For monitoring some distributed software I insert their monitoring data into Cassandra table. The columns are metric_type
, metric_value
, host_name
, component_type
and time_stamp
. The scenario is I collect all the metrics for all the nodes in every second. The time in uniform for all nodes and their metrics. The keys(that differentiate rows) are host_name
, component_type
, metric_type
and time_stamp
. I design my table like below:
CREATE TABLE metrics (
component_type text,
host_name text,
metric_type text,
time_stamp bigint,
metric_value text,
PRIMARY KEY ((component_type, host_name, metric_type), general_timestamp)
) WITH CLUSTERING ORDER BY (time_stamp DESC)
where component_type
, host_name
and metric_type
are partitions key and time_stamp
is clustering key.
The metrics
table is suitable for the queries that gets some data according to their timestamp just for a host_name
or a metric_type
or a component_type
, as using partition keys Cassandra will find the partition that data are stored and using clustering key will fetch data from that partition and this is the optimal case for Cassandra queries.

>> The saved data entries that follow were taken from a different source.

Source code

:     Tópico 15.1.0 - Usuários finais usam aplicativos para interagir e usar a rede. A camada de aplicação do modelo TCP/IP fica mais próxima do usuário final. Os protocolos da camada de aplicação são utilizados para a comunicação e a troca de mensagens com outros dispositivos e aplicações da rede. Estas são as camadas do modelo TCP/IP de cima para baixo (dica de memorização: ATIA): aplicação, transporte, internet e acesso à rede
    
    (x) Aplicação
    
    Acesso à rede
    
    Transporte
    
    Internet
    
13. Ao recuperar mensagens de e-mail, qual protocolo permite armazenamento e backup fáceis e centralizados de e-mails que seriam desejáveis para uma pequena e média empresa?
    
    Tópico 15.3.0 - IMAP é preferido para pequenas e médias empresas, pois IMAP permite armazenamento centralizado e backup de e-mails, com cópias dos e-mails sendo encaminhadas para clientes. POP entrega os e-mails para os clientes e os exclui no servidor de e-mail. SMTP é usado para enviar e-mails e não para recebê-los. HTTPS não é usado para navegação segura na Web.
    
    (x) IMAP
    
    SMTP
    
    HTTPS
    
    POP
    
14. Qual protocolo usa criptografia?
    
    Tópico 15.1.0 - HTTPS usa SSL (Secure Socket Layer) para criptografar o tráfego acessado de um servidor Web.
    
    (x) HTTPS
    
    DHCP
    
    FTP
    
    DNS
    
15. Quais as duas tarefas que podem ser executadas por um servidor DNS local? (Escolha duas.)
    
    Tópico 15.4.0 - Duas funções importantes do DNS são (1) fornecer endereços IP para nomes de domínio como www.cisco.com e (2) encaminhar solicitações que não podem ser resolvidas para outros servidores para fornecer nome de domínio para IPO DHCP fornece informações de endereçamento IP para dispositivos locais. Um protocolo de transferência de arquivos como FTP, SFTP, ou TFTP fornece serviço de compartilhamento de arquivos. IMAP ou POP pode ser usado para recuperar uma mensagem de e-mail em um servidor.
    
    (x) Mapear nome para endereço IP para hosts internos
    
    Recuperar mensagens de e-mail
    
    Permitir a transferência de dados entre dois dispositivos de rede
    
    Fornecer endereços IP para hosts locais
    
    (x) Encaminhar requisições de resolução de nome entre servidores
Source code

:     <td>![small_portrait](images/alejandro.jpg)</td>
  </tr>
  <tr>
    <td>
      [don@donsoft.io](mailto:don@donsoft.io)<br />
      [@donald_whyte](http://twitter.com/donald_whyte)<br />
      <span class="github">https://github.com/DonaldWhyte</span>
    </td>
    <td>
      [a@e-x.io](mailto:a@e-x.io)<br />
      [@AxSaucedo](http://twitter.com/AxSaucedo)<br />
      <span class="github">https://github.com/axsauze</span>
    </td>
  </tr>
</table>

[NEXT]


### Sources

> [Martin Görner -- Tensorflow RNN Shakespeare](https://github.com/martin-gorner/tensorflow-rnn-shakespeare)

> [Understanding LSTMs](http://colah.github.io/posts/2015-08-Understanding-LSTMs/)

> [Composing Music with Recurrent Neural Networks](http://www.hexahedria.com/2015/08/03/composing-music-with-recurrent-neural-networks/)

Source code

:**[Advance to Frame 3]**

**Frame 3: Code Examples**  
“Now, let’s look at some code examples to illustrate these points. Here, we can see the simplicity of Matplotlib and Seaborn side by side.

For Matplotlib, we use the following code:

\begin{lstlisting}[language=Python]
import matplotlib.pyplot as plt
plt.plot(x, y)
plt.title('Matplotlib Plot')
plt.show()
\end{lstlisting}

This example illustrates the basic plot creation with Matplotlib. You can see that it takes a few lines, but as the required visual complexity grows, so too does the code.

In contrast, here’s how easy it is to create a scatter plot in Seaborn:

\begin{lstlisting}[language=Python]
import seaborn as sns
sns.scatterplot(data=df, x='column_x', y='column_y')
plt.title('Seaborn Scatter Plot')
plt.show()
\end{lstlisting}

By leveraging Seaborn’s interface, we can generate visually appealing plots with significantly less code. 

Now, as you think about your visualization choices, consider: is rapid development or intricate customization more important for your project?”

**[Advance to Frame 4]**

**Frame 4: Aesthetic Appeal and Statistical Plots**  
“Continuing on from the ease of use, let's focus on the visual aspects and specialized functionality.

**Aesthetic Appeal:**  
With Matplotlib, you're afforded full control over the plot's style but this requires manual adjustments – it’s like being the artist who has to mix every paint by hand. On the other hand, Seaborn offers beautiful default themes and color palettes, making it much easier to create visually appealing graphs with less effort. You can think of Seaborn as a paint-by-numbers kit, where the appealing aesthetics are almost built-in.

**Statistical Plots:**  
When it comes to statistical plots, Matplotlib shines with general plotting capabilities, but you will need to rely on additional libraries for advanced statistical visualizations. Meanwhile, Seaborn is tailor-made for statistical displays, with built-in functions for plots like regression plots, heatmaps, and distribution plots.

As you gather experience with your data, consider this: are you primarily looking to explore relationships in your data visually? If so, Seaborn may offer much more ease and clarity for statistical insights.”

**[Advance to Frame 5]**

Besides that, I need a query that fetches all data just using time_stamp
. For example :
SELECT * from metrics WHERE time_stamp >= 1529632009872 and time_stamp < 1539632009872 ;
I know the metric
table is not optimal for the above query, because it should search every partition to fetch data. I guess in this situation we should design another table with the time_stamp
as partition key, so data will be fetched from one or some limited number of partitions. But I am not certain about some aspects:
- Is it optimal to set
time_stamp
as partition key? because of I insert data into the database every second and the partition key numbers will be a lot! - I need my queries to be interval on
time_stamp
and I know interval conditions are not allowed in partition keys, just allowed on clustering keys!
So what is the best Cassandra data model for such time series data and query?